Given material
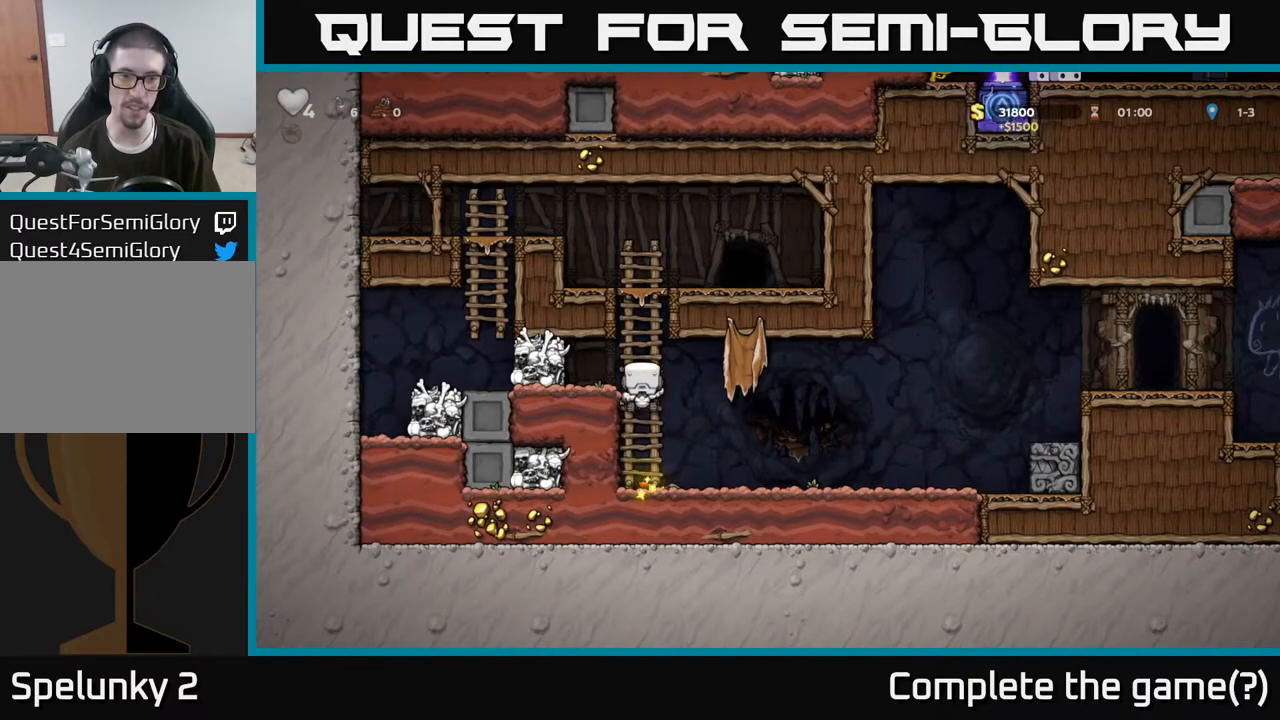
{"buttons": [], "left_stick": "right", "right_stick": "center", "events": [[250, "left_stick", "up-right"], [317, "A", "down"], [400, "left_stick", "right"], [433, "A", "up"]]}
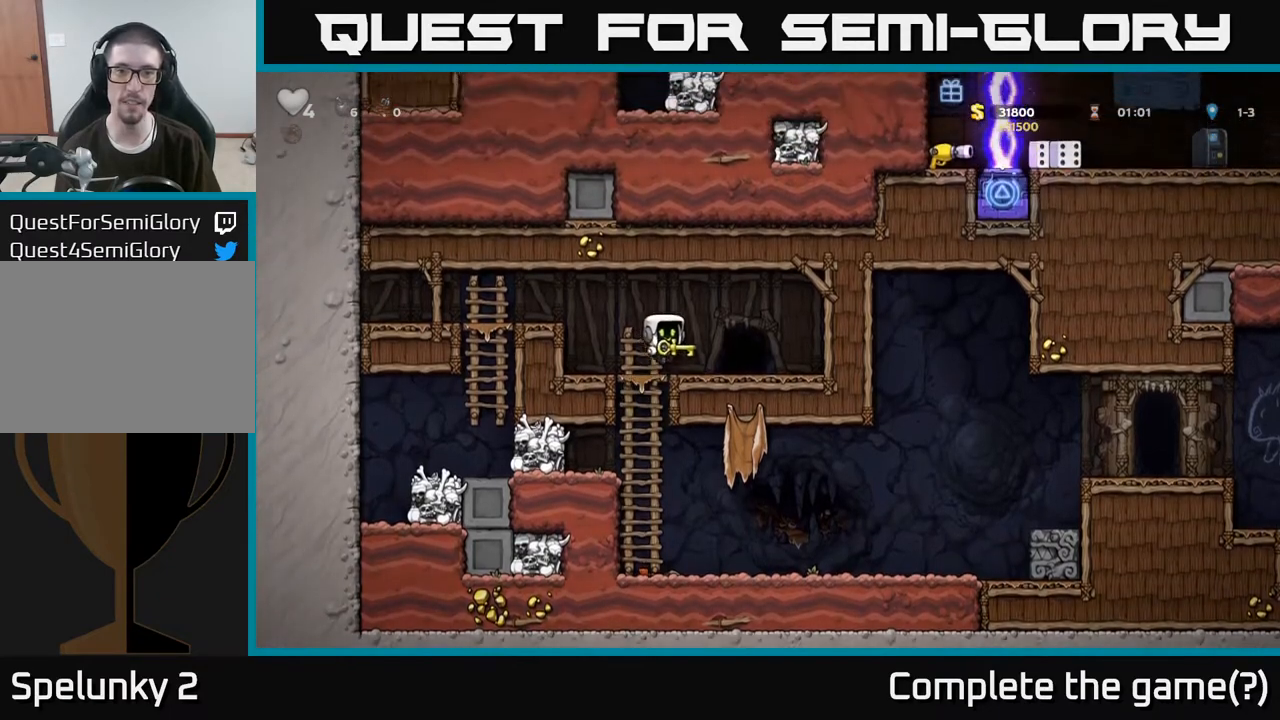
{"buttons": ["L2"], "left_stick": "center", "right_stick": "center", "events": [[100, "left_stick", "center"], [167, "L2", "down"], [250, "L2", "up"], [333, "L2", "down"], [400, "L2", "up"], [500, "L2", "down"]]}
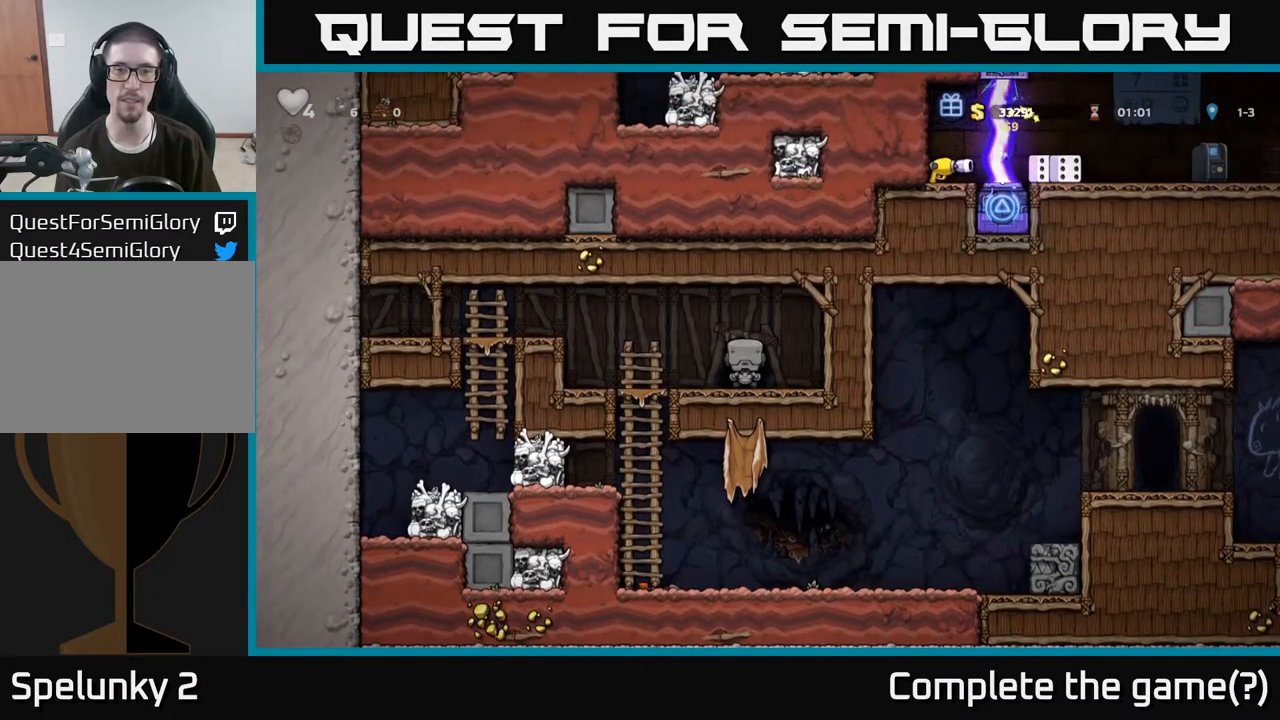
{"buttons": [], "left_stick": "center", "right_stick": "center", "events": [[67, "L2", "up"], [167, "L2", "down"], [233, "L2", "up"]]}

To do
Please retype the material above exactly, and omit its images.

Your solution
{"buttons": [], "left_stick": "right", "right_stick": "center", "events": [[250, "left_stick", "up-right"], [317, "A", "down"], [400, "left_stick", "right"], [433, "A", "up"]]}
{"buttons": ["L2"], "left_stick": "center", "right_stick": "center", "events": [[100, "left_stick", "center"], [167, "L2", "down"], [250, "L2", "up"], [333, "L2", "down"], [400, "L2", "up"], [500, "L2", "down"]]}
{"buttons": [], "left_stick": "center", "right_stick": "center", "events": [[67, "L2", "up"], [167, "L2", "down"], [233, "L2", "up"]]}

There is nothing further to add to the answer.